By mid-afternoon today Boro and all the other commercial waiting by their boats will receive word from the Bodega Bay, San Francisco and Half Moon Bay port if the crab is meaty enough to justify their time spent fishing and the price per pound they expect for their efforts.

"We all want $1.75 per pound and so the buyers have to agree to pay for this as well before we set out," said San Jose resident and fisherman Walt Doll of the Judy Kay. "If the quality is bad, then the buyers will lower the price so we want to know beforehand that there's hearty crab out there before going out. We don't want to put bad quality crab on the market either," said Doll, "so it's a wait and see issue right now."

Because Half Moon Bay is part of District 10, which encompasses the area from Point Arena to the Mexican border, testing the quality of the crab falls on the shoulders of the fishermen.

"It's ridiculous that fishermen have to do what the State of California should be doing," said Boro. "We are considered the lower end of the chain when it comes to crab fishing here because traditionally we were never considered a decent crab district. It's only been in the past 15 years that we've established ourselves as a crab district."

Local fishermen credit the good health of the bay for the abundance of crab in the area.

"It's a good sign that our ocean is so healthy and the resources are in good shape for crab fishing," said Doll.

At the start of the season, three boats are sent out to test the crab from Bodgea Bay, San Francisco and Half Moon Bay.

"The Half Moon Bay Market Association pays for a fisherman to go out," said Doll. "The owner of Pale Horse usually goes because he's the safest and fastest boat here."

The three boats all drop six pots each on an overnight set.

"They'll get 35-40 crabs in each pot," said Boro. "And then all the crab goes to a laboratory in Santa Rosa where they weigh them and cook them. If 25 percent of the original weight is good meat, then it's a go, we're out of here, and all you'll see is smoke behind us."

When they come in, though, the haggling between retail and wholesale over price begins.

Fresh-caught live crab is sold by some of the fisherman retail "off-the-boat" to the public at Pillar Point Harbor.
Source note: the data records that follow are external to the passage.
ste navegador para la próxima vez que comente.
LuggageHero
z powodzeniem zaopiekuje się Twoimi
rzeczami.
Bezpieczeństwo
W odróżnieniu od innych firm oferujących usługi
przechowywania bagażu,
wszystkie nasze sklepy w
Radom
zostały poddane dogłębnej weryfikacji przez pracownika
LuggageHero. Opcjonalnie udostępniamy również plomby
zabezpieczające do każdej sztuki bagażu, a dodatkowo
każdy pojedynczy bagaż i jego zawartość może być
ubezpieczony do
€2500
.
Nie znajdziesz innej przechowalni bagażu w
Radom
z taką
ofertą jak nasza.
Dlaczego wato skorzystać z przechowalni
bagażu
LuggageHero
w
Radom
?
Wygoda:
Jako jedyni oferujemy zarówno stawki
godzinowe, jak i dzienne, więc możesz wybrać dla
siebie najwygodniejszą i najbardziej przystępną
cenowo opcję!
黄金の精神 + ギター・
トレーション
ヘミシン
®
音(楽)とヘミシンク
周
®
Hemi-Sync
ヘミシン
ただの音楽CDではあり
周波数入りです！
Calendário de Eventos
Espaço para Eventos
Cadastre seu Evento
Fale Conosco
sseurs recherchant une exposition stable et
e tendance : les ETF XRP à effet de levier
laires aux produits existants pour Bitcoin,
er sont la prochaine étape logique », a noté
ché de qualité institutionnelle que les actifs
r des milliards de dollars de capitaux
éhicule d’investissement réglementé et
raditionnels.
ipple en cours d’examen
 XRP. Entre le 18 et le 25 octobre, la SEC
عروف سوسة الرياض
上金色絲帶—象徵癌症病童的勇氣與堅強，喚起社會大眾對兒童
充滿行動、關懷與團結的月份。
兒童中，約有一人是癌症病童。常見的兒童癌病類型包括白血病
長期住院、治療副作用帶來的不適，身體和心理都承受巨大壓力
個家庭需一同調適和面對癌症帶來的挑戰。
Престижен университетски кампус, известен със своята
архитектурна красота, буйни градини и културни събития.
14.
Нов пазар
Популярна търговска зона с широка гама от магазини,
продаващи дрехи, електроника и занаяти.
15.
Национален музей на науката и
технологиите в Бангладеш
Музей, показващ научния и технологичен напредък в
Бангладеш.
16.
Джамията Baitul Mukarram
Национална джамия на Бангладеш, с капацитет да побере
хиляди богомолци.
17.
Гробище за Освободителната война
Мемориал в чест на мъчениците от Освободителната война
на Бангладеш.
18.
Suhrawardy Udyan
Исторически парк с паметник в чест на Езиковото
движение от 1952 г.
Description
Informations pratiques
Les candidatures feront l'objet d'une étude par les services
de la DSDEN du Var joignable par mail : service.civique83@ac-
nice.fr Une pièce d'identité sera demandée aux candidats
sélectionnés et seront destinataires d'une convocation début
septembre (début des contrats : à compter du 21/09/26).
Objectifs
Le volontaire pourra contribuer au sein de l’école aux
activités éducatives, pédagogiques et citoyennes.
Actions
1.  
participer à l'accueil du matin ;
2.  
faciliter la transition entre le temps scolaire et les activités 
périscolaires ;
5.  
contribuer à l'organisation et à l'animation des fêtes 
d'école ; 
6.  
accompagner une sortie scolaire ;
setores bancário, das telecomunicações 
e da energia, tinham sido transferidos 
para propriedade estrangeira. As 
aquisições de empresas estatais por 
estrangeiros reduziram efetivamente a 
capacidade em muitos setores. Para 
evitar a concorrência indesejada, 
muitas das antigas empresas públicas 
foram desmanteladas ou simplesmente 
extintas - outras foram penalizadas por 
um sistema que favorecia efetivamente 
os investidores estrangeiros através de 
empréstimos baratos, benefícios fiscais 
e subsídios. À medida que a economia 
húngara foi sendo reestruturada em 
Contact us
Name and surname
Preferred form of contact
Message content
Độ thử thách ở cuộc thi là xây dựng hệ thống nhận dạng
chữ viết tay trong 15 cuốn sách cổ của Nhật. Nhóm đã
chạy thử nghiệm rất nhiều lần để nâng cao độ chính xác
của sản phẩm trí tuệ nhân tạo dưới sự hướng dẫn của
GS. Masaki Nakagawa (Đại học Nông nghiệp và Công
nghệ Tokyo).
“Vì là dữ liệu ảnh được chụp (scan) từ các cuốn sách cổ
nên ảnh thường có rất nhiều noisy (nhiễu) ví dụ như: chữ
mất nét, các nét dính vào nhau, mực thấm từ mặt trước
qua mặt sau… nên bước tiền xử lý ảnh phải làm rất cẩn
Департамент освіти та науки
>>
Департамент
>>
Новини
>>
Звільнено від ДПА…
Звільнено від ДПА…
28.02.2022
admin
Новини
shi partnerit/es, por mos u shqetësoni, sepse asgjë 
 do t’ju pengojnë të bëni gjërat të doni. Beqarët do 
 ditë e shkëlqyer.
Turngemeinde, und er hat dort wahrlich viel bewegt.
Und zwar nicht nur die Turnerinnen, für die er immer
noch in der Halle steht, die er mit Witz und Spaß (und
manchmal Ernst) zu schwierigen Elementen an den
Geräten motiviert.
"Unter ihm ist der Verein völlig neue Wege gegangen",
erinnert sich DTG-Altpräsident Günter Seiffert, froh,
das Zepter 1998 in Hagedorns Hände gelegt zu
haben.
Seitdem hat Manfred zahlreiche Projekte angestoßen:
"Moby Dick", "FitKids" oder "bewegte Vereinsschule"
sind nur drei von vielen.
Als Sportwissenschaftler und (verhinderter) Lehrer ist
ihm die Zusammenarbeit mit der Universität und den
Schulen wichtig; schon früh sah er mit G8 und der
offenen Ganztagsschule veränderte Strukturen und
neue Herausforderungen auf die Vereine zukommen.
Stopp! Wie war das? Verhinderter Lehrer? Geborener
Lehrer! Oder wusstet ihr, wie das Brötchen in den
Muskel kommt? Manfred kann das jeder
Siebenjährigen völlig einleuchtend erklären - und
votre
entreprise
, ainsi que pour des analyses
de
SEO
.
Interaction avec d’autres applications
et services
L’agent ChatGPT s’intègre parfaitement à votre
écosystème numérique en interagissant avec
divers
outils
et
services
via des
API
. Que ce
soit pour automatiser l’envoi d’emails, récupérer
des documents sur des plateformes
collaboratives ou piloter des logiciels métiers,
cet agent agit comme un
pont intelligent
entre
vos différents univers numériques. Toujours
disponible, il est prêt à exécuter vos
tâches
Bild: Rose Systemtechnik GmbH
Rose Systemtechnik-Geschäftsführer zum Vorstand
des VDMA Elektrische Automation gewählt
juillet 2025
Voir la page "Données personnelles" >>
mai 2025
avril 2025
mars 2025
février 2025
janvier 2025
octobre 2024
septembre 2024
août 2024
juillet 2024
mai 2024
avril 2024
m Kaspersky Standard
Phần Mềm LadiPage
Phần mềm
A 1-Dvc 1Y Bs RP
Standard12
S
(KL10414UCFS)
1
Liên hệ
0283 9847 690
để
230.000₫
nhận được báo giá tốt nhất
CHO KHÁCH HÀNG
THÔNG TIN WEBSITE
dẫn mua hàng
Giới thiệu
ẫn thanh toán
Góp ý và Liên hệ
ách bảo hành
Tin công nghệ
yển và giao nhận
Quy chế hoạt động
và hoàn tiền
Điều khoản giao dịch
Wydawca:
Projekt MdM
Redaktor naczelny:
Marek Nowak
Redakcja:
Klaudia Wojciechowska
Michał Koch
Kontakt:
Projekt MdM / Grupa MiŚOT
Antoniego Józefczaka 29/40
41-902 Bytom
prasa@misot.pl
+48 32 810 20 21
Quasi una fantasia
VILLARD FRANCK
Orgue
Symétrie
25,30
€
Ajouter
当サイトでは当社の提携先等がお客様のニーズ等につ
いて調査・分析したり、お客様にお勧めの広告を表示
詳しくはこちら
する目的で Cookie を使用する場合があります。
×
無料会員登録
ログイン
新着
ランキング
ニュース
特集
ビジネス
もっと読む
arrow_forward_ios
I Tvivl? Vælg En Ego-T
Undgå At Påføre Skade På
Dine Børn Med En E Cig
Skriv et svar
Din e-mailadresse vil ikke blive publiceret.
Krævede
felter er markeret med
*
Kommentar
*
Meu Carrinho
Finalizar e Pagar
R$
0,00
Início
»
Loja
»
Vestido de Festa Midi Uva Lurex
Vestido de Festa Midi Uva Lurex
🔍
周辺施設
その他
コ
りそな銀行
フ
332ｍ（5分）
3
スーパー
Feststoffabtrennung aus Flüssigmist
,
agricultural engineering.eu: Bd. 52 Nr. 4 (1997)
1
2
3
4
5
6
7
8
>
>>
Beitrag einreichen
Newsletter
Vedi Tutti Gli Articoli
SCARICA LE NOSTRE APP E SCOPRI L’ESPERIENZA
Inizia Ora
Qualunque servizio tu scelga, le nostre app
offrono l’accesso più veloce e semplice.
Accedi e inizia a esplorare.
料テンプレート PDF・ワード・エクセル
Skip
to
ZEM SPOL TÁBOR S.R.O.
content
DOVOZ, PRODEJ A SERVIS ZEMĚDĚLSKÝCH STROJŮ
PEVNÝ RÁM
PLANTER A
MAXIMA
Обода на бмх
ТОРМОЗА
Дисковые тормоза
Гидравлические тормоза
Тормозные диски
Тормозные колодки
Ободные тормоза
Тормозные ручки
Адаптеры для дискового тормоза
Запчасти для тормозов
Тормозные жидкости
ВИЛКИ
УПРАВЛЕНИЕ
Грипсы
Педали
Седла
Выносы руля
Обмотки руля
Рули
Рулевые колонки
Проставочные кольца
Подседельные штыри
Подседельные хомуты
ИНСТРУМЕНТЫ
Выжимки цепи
For cleaned and cracked crab, cooked or live, people can buy it directly at Princeton Seafood Company Fish Market located at the harbor as well.

"Every year it's the same thing of just waiting for the first boats to come in," said Randy Haake, manager of Princeton Seafood Company Fish Market, who hopes to sell 200 to 300 pounds of crab by closing at 6 p.m. today.

"We all want the opening of the season to be a financial success for everyone involved, but we also don't want to lose money on the situation."

Haake is confident that the quality of the crab once it comes in will be good because "I was seeing sport crab packed with meat and there seems to be an abundance of crab out there right now," he said.

"The waiting part and negotiating the price is stressful for everyone involved," Haake said, "but I'm keeping my fingers crossed that I'll have lots of crab to sell tonight."